**What you need to do**
In the text about the story of the hills of Darjeeling, what is Prem Sir punished for?

**Page text**
· · · · ·

This story of the hills of Darjeeling, however, is more than just the story of the demand for Gorkhaland. Steeped in local flavours, the narrative paints a rich portrait of a people and their socio-cultural practices. Chhetri’s characters are too detailed to be universal, and the narrative often breaks with conventional forms to explore their individual stories, refusing to homogenise them into mere plot points. The reader sees the eccentric Shikari-baje who could neither live nor die without his beloved catapult, Checkpost Boju, who knows every detail of her neighbours’ lives, Prem Sir, who is punished for the crime of objecting to the felling of trees by supporters of the revolution, Nimma’s mother, Malti, who is accused by her husband of not having an “Adam’s apple” and therefore not being able to keep secrets. The canvas is rich, the brush strokes are lush. Celebrations and rituals bring alive not just the lives of the people but also the landscape – the river Rangeet, the fields, the glorious skies, and the months of heavy rain. Anurag Basnet’s translation does much to keep the source text in the foreground, teasing out nuance and reaffirming cultural and linguistic specificity.

· · · · ·

**Given data**
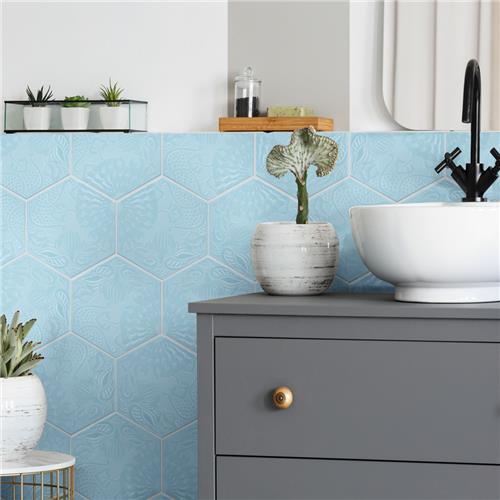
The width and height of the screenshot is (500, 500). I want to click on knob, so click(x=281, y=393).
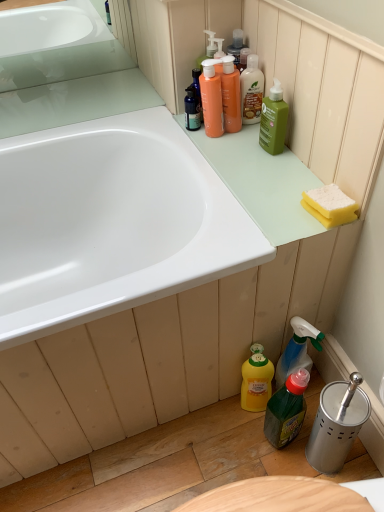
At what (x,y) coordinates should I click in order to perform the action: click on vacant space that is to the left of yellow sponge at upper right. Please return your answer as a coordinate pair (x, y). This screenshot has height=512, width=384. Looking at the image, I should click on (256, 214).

· · · · ·

**Your solution**
Objecting to the felling of trees by supporters of the revolution.